Tuesday, January 02, 2007

The Ruins

An early resolution (well-pre-New Year's) was to read more this year, which really means reading, period. So I've pledged to take advantage of time I know I have by getting back in the habit and tackling some books. Unfortunately, I started with "The Ruins," the new novel by Scott Smith, who wrote the more or less perfect thriller "A Simple Plan," also the source of the excellent film of the same name. Smith's adaptation of his own novel earned him an Oscar nod several years ago.

That was the last anyone heard from Smith, but a barrage of hype, good reviews and a rave from Stephen King (whose opinion I trust, even if I don't generally like his writing) made me pick up the new one at the library. And you know what? It sucks. It's repetative, it's ridiculolus, and it goes nowhere. It's a slim short story premise padded out to a sadistic (in every sense) 300 pages. It's pulpy to the extreme, yet takes itself too seriously. It's -- and would-be readers, I'm giving away the whole thing here -- about a handful of vacationing college kids in Mexico, trapped on a mound of dirt and surrounding by sentient, flesh-eating vines.

Yes, you read that right. Killer, thinking, carnivorous vines. Oh, and they sometimes talk, too. And they're inexplicably mean.

So all they do is sweat, sometimes fight and wait around to die or be eaten, while these fast, smart, devious, malicious plant-monsters wait for ... what? Why don't they just eat them? Oh, right. Because then the book would only be a third as long.

It reads like a humorless take on the same ground covered by the gross-out horror flick "Cabin Fever" a few years ago, minus any hint of cleverness. It also reads like - surprise, surprise - one of Stephen King's early short stories, but stttrrrrrrreeeetched out well past the plot's brittle breaking point.

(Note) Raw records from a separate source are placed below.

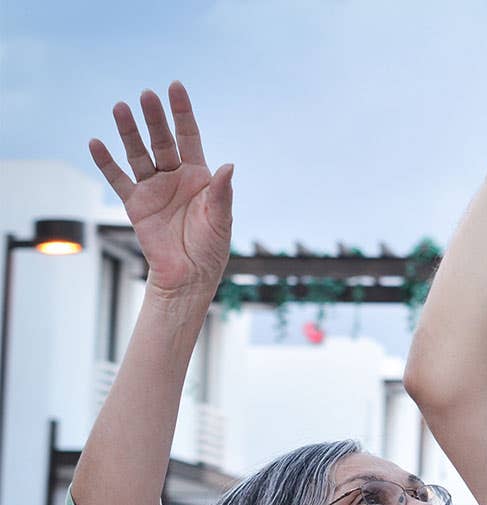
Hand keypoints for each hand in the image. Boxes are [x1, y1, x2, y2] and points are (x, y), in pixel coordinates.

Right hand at [89, 81, 232, 298]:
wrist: (189, 274)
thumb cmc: (210, 246)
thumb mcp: (221, 219)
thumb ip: (222, 193)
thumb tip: (229, 166)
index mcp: (199, 175)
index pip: (189, 136)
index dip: (183, 112)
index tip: (175, 87)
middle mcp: (174, 176)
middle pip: (162, 140)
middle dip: (155, 118)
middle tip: (146, 94)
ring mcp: (153, 188)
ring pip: (138, 154)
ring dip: (129, 132)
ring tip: (120, 107)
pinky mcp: (135, 203)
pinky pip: (118, 179)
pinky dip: (106, 162)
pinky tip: (96, 143)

Smith must have let the movie biz get to his head, or at least his wallet, as Ben Stiller is among those thanked in "The Ruins," conspicuous alongside relatively anonymous friends, families and editors. Why? Because Stiller's production company allegedly optioned the rights to the film version of "The Ruins" before the book was even published, which is dubious to the extreme (see also: the diminishing returns of Thomas Harris). It does, however, explain why such a simple, silly premise of a novel got stretched out much longer than the story could support. Not that that ever stopped any Hollywood hack from making one of King's short stories into a feature, but I guess Smith just wanted to make their job a little easier.

1 Comments:

Anonymous Anonymous said...

Have you read any of the book by Stirling such as Dies The Fire? His books are Sci/Fi/Alternate History and Mike turned Jim and myself on to them. They are really quite fascinating, especially seeing how people can survive and quite successfully. I highly recommend them.